As autoridades do governatorato de Belém enfatizaram que o evento transcende a dimensão esportiva: tem reflexos políticos, culturais e turísticos, sobretudo em face da grave crise econômica provocada pela guerra em Gaza e do brusco declínio do turismo. A maratona, nesse sentido, atua como um instrumento de visibilidade internacional e de recuperação simbólica do espaço urbano.

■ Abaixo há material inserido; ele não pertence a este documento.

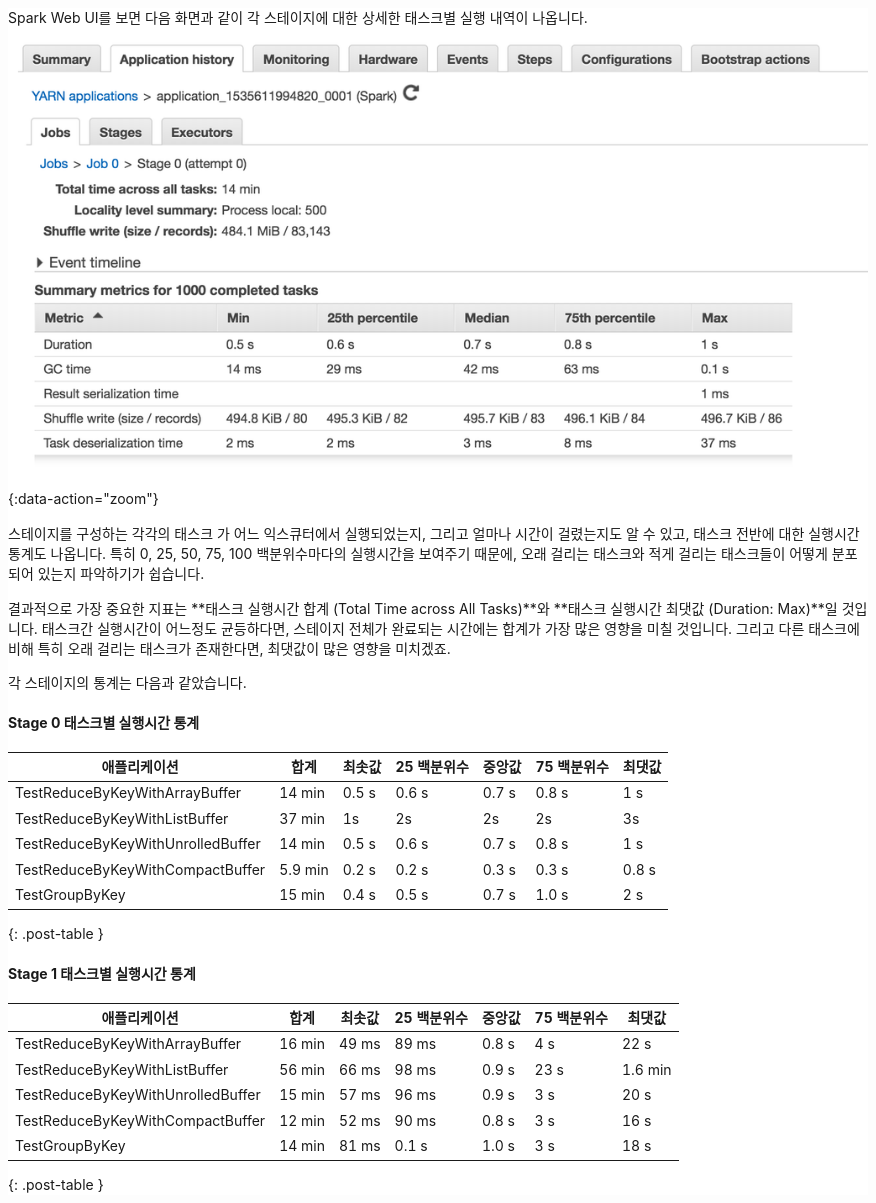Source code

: Spark Web UI를 보면 다음 화면과 같이 각 스테이지에 대한 상세한 태스크별 실행 내역이 나옵니다.

![Spark 애플리케이션 히스토리](/blog/img/2018-09-12/spark-application-history.png){:data-action="zoom"}

스테이지를 구성하는 각각의 태스크 가 어느 익스큐터에서 실행되었는지, 그리고 얼마나 시간이 걸렸는지도 알 수 있고, 태스크 전반에 대한 실행시간 통계도 나옵니다. 특히 0, 25, 50, 75, 100 백분위수마다의 실행시간을 보여주기 때문에, 오래 걸리는 태스크와 적게 걸리는 태스크들이 어떻게 분포되어 있는지 파악하기가 쉽습니다.

결과적으로 가장 중요한 지표는 **태스크 실행시간 합계 (Total Time across All Tasks)**와 **태스크 실행시간 최댓값 (Duration: Max)**일 것입니다. 태스크간 실행시간이 어느정도 균등하다면, 스테이지 전체가 완료되는 시간에는 합계가 가장 많은 영향을 미칠 것입니다. 그리고 다른 태스크에 비해 특히 오래 걸리는 태스크가 존재한다면, 최댓값이 많은 영향을 미치겠죠.

각 스테이지의 통계는 다음과 같았습니다.

#### Stage 0 태스크별 실행시간 통계

| 애플리케이션 | 합계 | 최솟값 | 25 백분위수 | 중앙값 | 75 백분위수 | 최댓값 |
|---------------------------------|-------|-----|-----|-----|-----|-----|
|TestReduceByKeyWithArrayBuffer   |14 min |0.5 s|0.6 s|0.7 s|0.8 s|1 s  |
|TestReduceByKeyWithListBuffer    |37 min |1s   |2s   |2s   |2s   |3s   |
|TestReduceByKeyWithUnrolledBuffer|14 min |0.5 s|0.6 s|0.7 s|0.8 s|1 s  |
|TestReduceByKeyWithCompactBuffer |5.9 min|0.2 s|0.2 s|0.3 s|0.3 s|0.8 s|
|TestGroupByKey                   |15 min |0.4 s|0.5 s|0.7 s|1.0 s|2 s  |
{: .post-table }

#### Stage 1 태스크별 실행시간 통계

| 애플리케이션 | 합계 | 최솟값 | 25 백분위수 | 중앙값 | 75 백분위수 | 최댓값 |
|---------------------------------|-------|-----|-----|-----|-----|-------|
|TestReduceByKeyWithArrayBuffer   |16 min |49 ms|89 ms|0.8 s|4 s  |22 s   |
|TestReduceByKeyWithListBuffer    |56 min |66 ms|98 ms|0.9 s|23 s |1.6 min|
|TestReduceByKeyWithUnrolledBuffer|15 min |57 ms|96 ms|0.9 s|3 s  |20 s   |
|TestReduceByKeyWithCompactBuffer |12 min |52 ms|90 ms|0.8 s|3 s  |16 s   |
|TestGroupByKey                   |14 min |81 ms|0.1 s|1.0 s|3 s  |18 s   |
{: .post-table }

Como analista de geopolítica, vejo nesse episódio um exemplo de soft power em ação: o esporte como meio de comunicação política e de mobilização moral. Em termos de Realpolitik, a reativação da maratona é também um movimento no tabuleiro de poderes — um gesto que altera percepções e busca reconstruir, tijolo por tijolo, os alicerces frágeis da diplomacia em uma região marcada por tectônicas de influência.
Ao transformar o percurso em um corredor de testemunho — do portão da Natividade às bordas do muro —, organizadores e corredores narram uma mensagem que ultrapassa o tempo de prova: a ∫persistência da vida e a insistência por reconhecimento numa arena internacional que, frequentemente, opera por mapas e por eixos de influência invisíveis.
Esta décima edição reafirma que o esporte, quando articulado com memória e direitos, pode ser uma linguagem de união e resiliência. A maratona não apaga a violência nem resolve dilemas políticos complexos; porém, como jogada estratégica, reposiciona atores, convoca solidariedades e evidencia a capacidade de uma sociedade em transformar a pista em tribuna.